### Work to complete
For the string "made", find every matching line in the records and copy it.

** Opening Information given block **

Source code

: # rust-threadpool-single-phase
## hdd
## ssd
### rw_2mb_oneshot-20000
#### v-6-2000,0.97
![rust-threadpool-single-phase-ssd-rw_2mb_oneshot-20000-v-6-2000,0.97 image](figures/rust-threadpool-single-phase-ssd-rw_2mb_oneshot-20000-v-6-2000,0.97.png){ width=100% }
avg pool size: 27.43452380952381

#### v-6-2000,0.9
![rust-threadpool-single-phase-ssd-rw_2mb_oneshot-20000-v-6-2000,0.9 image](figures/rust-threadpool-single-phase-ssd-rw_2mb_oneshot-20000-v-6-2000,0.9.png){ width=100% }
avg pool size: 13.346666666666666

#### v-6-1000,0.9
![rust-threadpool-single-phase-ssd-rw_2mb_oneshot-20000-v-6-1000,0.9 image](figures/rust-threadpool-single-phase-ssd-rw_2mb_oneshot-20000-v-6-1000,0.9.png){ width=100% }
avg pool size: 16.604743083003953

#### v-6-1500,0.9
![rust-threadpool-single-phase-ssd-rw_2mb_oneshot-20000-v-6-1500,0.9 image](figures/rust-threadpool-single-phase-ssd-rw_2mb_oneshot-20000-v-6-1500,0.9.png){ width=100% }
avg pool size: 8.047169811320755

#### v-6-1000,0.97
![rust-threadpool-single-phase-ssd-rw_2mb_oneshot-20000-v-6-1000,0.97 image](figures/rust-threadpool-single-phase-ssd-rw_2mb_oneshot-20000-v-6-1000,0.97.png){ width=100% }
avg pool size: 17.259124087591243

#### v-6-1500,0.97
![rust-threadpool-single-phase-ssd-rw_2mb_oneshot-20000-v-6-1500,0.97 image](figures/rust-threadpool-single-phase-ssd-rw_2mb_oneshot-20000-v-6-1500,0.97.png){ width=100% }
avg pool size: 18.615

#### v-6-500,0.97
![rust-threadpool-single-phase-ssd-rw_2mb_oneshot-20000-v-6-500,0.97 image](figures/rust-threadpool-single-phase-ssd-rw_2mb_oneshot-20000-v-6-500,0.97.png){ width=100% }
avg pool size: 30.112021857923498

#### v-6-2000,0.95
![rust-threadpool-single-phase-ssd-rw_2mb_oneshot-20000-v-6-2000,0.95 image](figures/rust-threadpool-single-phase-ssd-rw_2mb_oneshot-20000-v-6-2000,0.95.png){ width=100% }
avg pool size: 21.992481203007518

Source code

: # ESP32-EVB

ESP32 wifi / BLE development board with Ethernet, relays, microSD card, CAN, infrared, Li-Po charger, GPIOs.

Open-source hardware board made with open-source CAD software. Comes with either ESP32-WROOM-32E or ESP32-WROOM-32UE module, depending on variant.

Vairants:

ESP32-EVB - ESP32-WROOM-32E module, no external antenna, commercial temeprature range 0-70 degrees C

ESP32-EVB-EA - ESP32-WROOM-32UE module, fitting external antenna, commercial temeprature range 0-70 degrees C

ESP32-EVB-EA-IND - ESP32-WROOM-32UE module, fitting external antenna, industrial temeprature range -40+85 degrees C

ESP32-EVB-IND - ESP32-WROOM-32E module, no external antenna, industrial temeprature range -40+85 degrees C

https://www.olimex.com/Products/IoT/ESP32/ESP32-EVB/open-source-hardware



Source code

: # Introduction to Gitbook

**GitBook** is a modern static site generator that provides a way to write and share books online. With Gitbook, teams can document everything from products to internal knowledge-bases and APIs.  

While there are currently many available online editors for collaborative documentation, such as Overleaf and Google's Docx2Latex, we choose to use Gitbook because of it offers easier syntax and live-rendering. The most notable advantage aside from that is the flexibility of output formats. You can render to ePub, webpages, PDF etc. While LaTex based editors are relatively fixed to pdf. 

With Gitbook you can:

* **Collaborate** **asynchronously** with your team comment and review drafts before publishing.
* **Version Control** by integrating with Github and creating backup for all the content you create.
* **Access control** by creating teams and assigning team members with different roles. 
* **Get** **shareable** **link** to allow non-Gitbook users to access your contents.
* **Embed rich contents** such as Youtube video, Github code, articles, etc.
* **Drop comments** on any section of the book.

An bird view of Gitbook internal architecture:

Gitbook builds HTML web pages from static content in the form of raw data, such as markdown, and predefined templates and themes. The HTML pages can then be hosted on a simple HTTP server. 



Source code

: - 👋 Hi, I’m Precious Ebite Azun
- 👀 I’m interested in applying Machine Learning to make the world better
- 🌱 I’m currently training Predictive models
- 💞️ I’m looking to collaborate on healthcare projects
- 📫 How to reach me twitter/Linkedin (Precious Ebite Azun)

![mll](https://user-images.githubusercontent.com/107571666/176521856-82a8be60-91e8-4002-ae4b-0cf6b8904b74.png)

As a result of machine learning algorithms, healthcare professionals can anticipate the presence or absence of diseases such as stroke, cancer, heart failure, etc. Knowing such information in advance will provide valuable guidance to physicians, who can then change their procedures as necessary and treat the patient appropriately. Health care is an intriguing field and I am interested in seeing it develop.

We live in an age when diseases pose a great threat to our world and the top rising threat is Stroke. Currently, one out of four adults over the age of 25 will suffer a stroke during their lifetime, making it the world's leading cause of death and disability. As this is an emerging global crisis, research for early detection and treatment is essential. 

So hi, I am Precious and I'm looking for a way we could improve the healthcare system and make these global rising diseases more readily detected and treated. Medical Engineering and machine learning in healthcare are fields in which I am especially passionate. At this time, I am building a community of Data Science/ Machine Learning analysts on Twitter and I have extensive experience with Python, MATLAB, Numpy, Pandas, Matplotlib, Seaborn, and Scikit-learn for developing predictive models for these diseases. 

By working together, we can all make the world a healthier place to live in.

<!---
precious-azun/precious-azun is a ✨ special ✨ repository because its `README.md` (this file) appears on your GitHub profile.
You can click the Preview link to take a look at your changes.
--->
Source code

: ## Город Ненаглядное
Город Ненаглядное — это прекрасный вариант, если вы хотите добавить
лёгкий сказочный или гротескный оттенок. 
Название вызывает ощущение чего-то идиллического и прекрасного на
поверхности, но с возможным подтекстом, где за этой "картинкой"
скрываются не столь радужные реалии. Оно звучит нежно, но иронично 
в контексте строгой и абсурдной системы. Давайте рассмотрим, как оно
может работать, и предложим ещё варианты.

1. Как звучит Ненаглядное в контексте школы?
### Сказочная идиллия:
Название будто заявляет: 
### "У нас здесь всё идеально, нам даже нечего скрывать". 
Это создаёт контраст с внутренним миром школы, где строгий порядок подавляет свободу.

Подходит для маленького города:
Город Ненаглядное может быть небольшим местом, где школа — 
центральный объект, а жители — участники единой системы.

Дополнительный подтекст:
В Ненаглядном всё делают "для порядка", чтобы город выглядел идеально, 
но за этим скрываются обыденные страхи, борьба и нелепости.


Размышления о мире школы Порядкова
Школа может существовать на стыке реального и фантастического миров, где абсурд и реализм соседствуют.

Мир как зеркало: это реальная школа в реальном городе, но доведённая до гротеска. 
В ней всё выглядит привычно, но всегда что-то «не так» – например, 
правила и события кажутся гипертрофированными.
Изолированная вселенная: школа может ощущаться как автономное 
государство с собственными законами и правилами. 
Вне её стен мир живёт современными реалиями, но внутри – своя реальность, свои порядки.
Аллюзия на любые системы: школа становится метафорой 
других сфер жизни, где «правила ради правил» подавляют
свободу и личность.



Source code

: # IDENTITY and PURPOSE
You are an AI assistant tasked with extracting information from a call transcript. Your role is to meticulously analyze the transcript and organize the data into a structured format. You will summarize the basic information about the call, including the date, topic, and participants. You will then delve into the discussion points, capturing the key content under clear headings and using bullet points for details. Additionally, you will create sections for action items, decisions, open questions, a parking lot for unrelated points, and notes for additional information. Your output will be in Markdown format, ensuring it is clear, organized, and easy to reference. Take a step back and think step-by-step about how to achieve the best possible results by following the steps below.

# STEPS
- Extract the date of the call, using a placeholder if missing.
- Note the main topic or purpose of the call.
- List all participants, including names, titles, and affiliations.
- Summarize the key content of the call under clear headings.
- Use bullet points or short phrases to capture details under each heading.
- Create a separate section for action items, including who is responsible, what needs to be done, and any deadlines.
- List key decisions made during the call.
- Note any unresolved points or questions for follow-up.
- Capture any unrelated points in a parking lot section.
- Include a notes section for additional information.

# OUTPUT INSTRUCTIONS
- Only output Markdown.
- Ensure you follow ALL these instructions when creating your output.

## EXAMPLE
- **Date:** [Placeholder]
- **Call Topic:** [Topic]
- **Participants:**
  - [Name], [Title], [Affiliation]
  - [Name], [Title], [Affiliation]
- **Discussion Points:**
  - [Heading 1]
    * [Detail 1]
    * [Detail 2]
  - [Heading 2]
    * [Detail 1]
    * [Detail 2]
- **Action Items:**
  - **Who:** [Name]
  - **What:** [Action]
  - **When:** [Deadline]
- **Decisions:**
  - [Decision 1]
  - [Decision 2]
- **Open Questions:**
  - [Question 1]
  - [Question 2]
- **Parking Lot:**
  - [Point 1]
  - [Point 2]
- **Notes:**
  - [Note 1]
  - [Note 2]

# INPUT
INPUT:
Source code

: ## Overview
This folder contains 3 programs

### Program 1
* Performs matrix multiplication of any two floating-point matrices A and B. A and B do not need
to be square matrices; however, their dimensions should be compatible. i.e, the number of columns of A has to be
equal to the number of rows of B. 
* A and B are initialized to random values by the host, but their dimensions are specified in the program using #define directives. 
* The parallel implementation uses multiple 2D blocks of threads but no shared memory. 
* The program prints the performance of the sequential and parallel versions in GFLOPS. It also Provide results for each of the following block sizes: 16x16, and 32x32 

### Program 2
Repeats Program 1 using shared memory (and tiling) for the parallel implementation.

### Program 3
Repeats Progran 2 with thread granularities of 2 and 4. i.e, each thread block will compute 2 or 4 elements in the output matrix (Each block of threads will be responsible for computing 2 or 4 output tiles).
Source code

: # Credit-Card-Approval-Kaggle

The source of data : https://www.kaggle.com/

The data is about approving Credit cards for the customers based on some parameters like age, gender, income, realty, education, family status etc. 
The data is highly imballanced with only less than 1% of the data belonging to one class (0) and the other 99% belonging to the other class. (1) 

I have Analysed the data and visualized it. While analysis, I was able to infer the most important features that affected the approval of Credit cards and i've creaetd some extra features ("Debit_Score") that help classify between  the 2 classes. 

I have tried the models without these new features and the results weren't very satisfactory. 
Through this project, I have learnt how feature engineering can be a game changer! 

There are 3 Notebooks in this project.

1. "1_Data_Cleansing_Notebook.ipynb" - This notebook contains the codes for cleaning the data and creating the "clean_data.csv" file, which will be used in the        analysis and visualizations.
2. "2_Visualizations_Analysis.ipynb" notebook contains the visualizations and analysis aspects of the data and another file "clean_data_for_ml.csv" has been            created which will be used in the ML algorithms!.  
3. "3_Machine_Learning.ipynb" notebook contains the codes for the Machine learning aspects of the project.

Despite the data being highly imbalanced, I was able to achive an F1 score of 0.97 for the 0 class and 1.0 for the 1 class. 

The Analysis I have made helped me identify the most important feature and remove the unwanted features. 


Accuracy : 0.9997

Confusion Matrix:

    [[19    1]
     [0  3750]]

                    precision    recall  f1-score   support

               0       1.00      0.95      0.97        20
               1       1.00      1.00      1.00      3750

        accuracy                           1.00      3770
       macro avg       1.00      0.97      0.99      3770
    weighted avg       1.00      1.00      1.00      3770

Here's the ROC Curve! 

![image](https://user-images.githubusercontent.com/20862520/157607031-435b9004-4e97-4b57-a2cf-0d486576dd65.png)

** Closing Information given block **

### Exercise response
Open-source hardware board made with open-source CAD software. Comes with either ESP32-WROOM-32E or ESP32-WROOM-32UE module, depending on variant.
- List key decisions made during the call.
The Analysis I have made helped me identify the most important feature and remove the unwanted features. 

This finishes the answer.